Opinion polls in the federal election campaign have shown an increase in support for the Bloc Québecois, and the party’s leader was riding that popularity when made a stop in Lachute on Friday, October 11.
Blanchet announced his party would introduce a bill in the House of Commons to better protect people from the leakage or theft of personal information from financial institutions.
“We want to be the conscience of the Québec national assembly in Ottawa,” he told a crowd of supporters in the parking lot of the Carrefour Argenteuil mall.
“The problem is that banks are governed by federal laws that allow them to choose the controls they put in place to prevent a fraudster from making a financial service request on behalf of a victim,” said Blanchet. His bill would make it more difficult for fraudsters to use that method of stealing people’s identity–and money.
The Bloc’s proposal is inspired by a European Union regulation that requires banks to have better protection procedures in place. Among the things it would do is increase fines for financial institutions where there are breaches in the protection of customer identity, require that each customer of a financial institution be contacted individually if their identity has been used fraudulently. Banks would be required to assume the cost of recovering stolen identities, and they would also be required to create a confidential whistle-blower line that employees could call to report suspected identity thefts.
Blanchet said the changes are necessary following identity thefts and leaks like the one that affected 2.7 million Caisses Desjardins customers in June of this year. He also referred to the leak of confidential information from Equifax, BMO/Bank of Montréal, and CIBC customers in 2016 and 2017. Blanchet noted that these incidents often affect the elderly and other vulnerable people.
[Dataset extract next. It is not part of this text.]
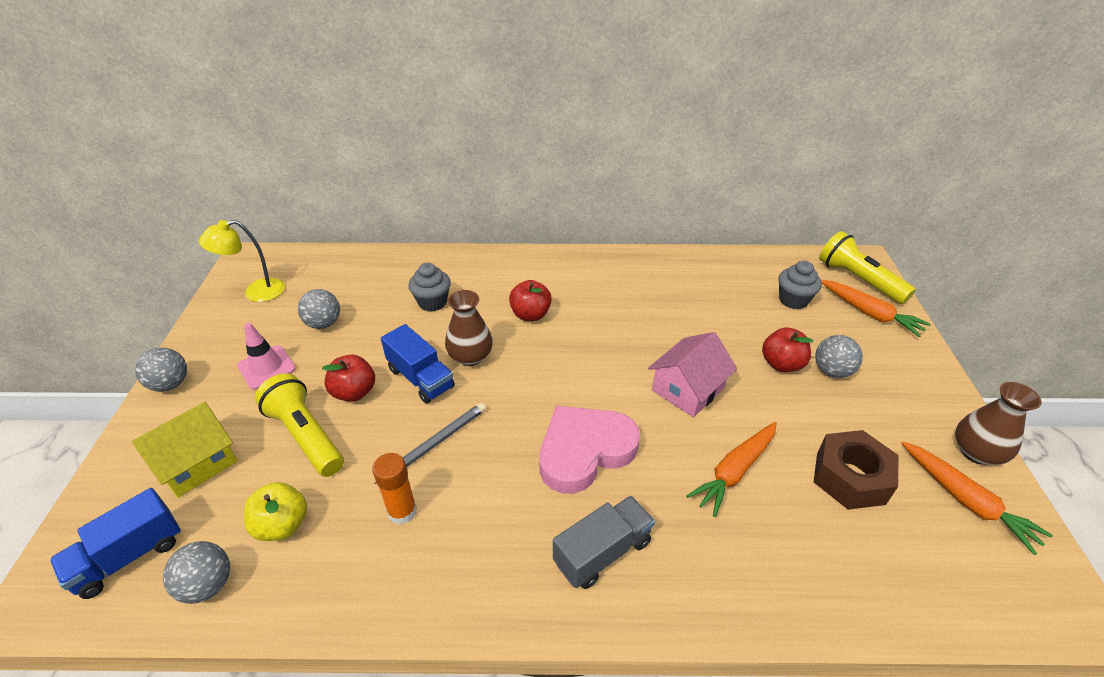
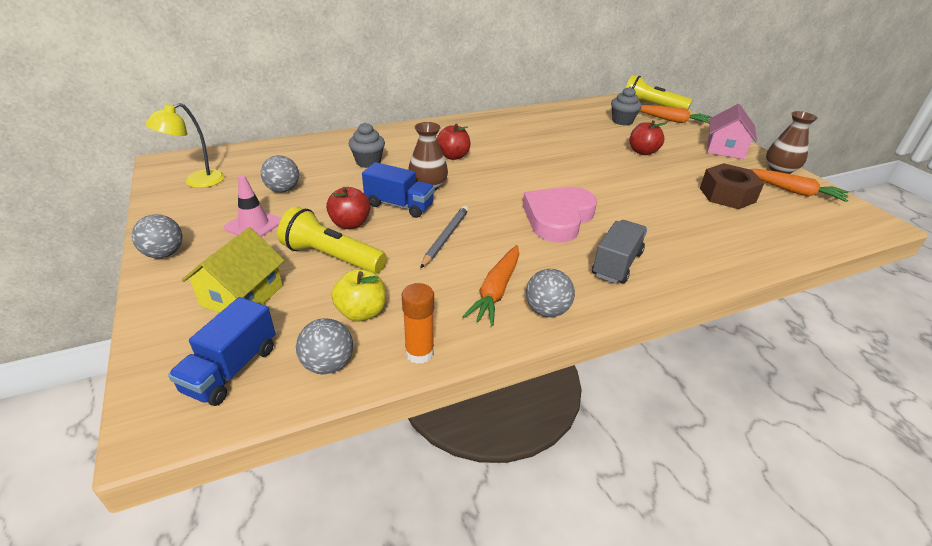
camera: 25 degrees left, 5 degrees down
(402, 511) = (455, 280): orange glue stick -> orange glue stick (419, 353)
(687, 389) = (597, 174): pink house -> pink house (725, 149)
(734, 471) = (661, 207): orange carrot -> orange carrot (496, 291)
(832, 371) = (674, 150): grey ball -> grey ball (547, 310)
“The federal government is the valet of the banks of Toronto,” said Blanchet. He said that the citizens of Québec are paying the price for that.
“It’s the fox surveying the henhouse,” he added.
However, Caisses Desjardins, the Bank of Montréal, National Bank, and the Laurentian Bank are headquartered in Montréal, not Toronto.
Blanchet did not take questions from local journalists during the stop in Lachute. He answered questions from Radio-Canada and Le Devoir about four Bloc candidates who made Islamophobic and racist social media posts. Blanchet issued an apology earlier in the week, but the candidates remain with the party. In Lachute, he said it is up for voters to decide if the candidates should be elected.
During the Lachute appearance, Blanchet was accompanied by Yves Destroismaisons, the Bloc Québecois candidate in Argenteuil-La Petite Nation, and Marie-Hélène Gaudreau, the party’s candidate in Laurentides-Labelle.